« Hopium en déroute », titrait il y a quelques jours Caradisiac. Le média spécialisé dans l'automobile aurait-il enterré un peu vite la startup fondée par le pilote de Formule 1 Olivier Lombard ? C'est en tout cas ce dont semble persuadée la Région Normandie. Réunis le 24 février avec un seul dossier à l'ordre du jour, les élus de sa commission permanente ont accepté de lui accorder un prêt de 2 millions d'euros à taux nul, remboursable au terme de 18 mois.
Cette injection de cash est bienvenue pour Hopium qui traverse une période de turbulences après un démarrage sur les chapeaux de roues. L'entreprise, dont la trésorerie est à marée basse, a du se séparer d'une partie de ses salariés et a des besoins d'investissements en R&D importants. Elle est, de plus, dans l'attente du déblocage de la ligne de financement en fonds propres de 50 millions d'euros promise, en juin dernier, par la société de gestion américaine LDA Capital. « Comme l'opération a pris un peu de retard, nous apportons un concours très circonstanciel assimilable à un bridge de trésorerie bancaire », justifie-t-on dans l'entourage d'Hervé Morin, président de la Région.
Virage sur l'aile
Déjà investi dans plusieurs projets liés à l'hydrogène, l'exécutif régional a manifestement été rassuré par le nouveau modèle d'affaires de la jeune société dont la gouvernance a été remaniée récemment. Rétrogradé au rang de DG adjoint en charge du produit, Olivier Lombard a passé le témoin à deux co-directeurs aux CV dorés sur tranche : Sylvain Laurent, ancien vice-président de Dassault Systèmes en Chine et l'homme d'affaires Philippe Baudillon, président de SIMA international et du Racing Club de France, Jean-Baptiste Djebbari, ex ministre des Transports conservant la présidence du Conseil d'administration.
Ces deux arrivées se sont accompagnées d'une réorientation stratégique. Exit au moins provisoirement la berline haut de gamme à 120.000 euros qui était présentée comme la « Tesla de l'hydrogène ». Hopium effectue un virage sur l'aile et mise désormais en priorité sur la pile à combustible (PAC) « à haute puissance d'une performance inégalée » mise au point par ses ingénieurs.
« Un actif technologique différenciant »
« L'aide apportée par la Région permettra à nos équipes d'accélérer pour que notre pile à combustible hydrogène voit le jour avant la fin de l'année 2023 », salue Sylvain Laurent dans un communiqué publié il y a quelques jours. Les nouveaux dirigeants de la société croient, en effet, dur comme fer dans les promesses de cette PAC, fruit d'un assemblage de cellules, qui devrait être commercialisée sous licence ou non.

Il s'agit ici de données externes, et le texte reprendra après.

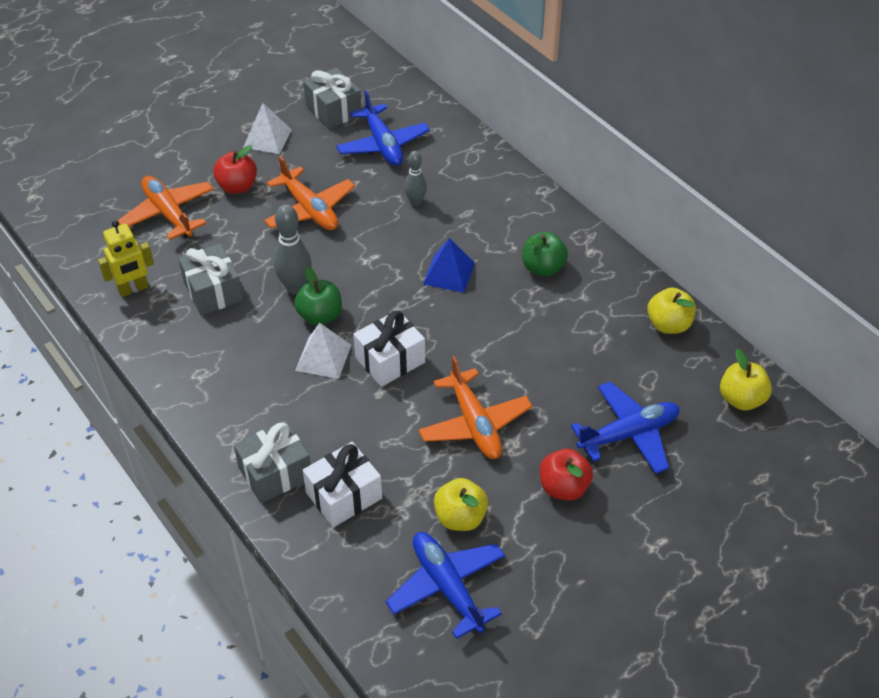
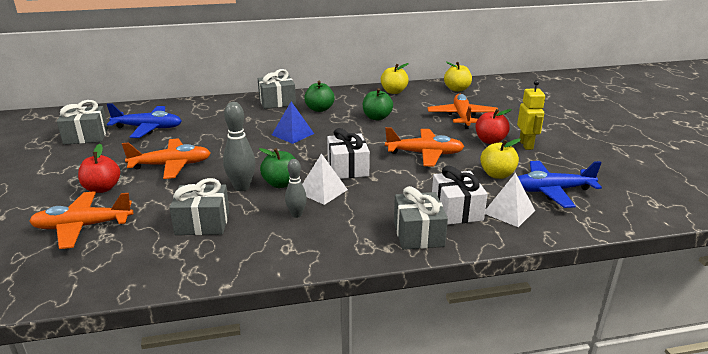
camera: 65 degrees left, 20 degrees down
yellow robot [98,220,154,297] -> yellow robot moved to [517,80,545,150]
white pyramid [243,103,292,154] -> white pyramid moved to [485,173,535,227]
grey bowling pin [404,151,427,206] -> grey bowling pin moved to [285,159,307,218]
blue plane [571,382,680,474] -> orange plane [427,94,499,129]
none -> grey gift [258,69,296,109]
none -> green apple [363,88,393,120]

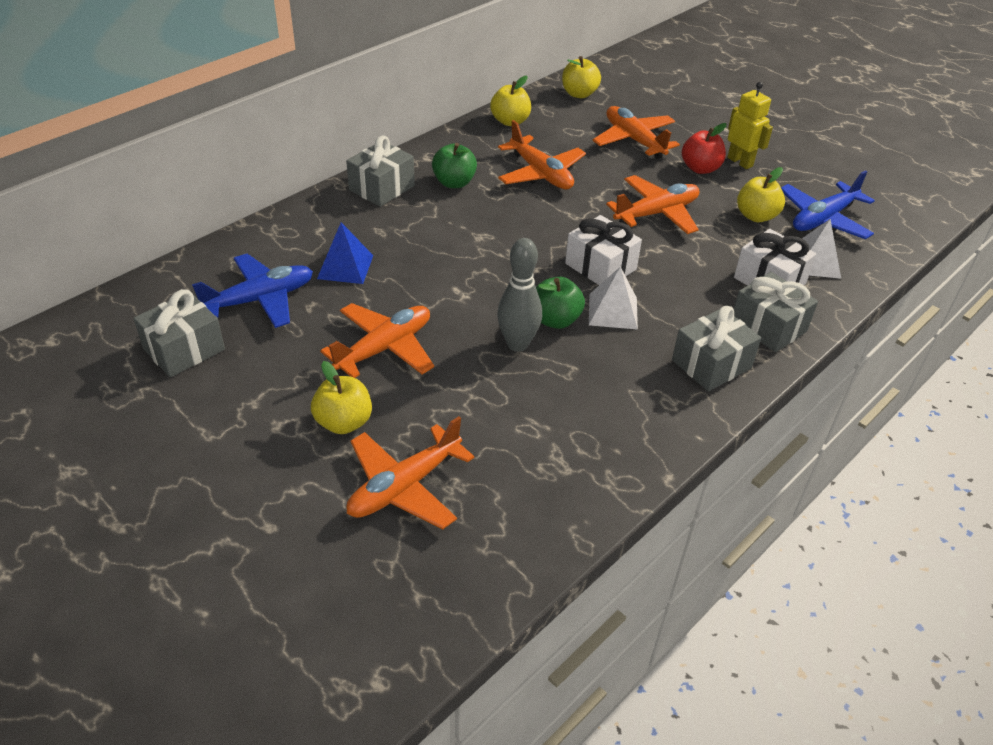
camera: 35 degrees left, 15 degrees up
red apple [78,144,120,193] -> yellow apple [311,361,372,434]
grey gift [169,178,230,235] -> grey gift moved to [672,306,761,391]
blue pyramid [272,102,314,144] -> blue pyramid moved to [317,222,373,284]
grey bowling pin [285,159,307,218] -> none
green apple [363,88,393,120] -> orange plane [498,120,586,189]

« C'est un actif technologique différenciant ayant fait l'objet de 16 dépôts de brevets », insiste de son côté Philippe Baudillon. « Il a été estimé à plusieurs centaines de millions d'euros par des experts », nous assure t-on en écho dans les services de la collectivité régionale où l'on estime prendre peu de risques en volant au secours d'Hopium dont l'usine devrait voir le jour en 2025 en bordure de l'autoroute A13, à quelques kilomètres de Vernon (Eure), au barycentre du berceau français de l'automobile.
Un premier client en embuscade
Les intéressés ne semblent pas être les seuls à y croire. Selon les informations recueillies par La Tribune, la jeune société serait à la veille de signer un accord avec un grand constructeur automobile français en vue d'embarquer sa PAC dans des véhicules utilitaires légers. Une source bien informée croit également savoir que le dossier est l'objet d'une attention bienveillante dans les bureaux de Bercy où Bruno Le Maire devrait avoir à cœur de le défendre.
En visite dans l'usine GSK d'Evreux, l'ex député de l'Eure déplorait l'autre jour la « désindustrialisation » de son ancien fief et ses conséquences supposées « sur le vote extrême » . Avec Hopium, il a peut-être trouvé du grain à moudre. Ce soutien, s'il advient, ne serait pas pour déplaire à Hervé Morin qui met résolument ses pendules à l'heure H. « Au travers de cette aide exceptionnelle qui doit permettre à l'entreprise de poursuivre sa croissance dans un marché mondial très concurrentiel, la Région réaffirme sa volonté de porter une véritable ambition pour le rayonnement de la filière hydrogène », revendique le Normand. Affaire à suivre.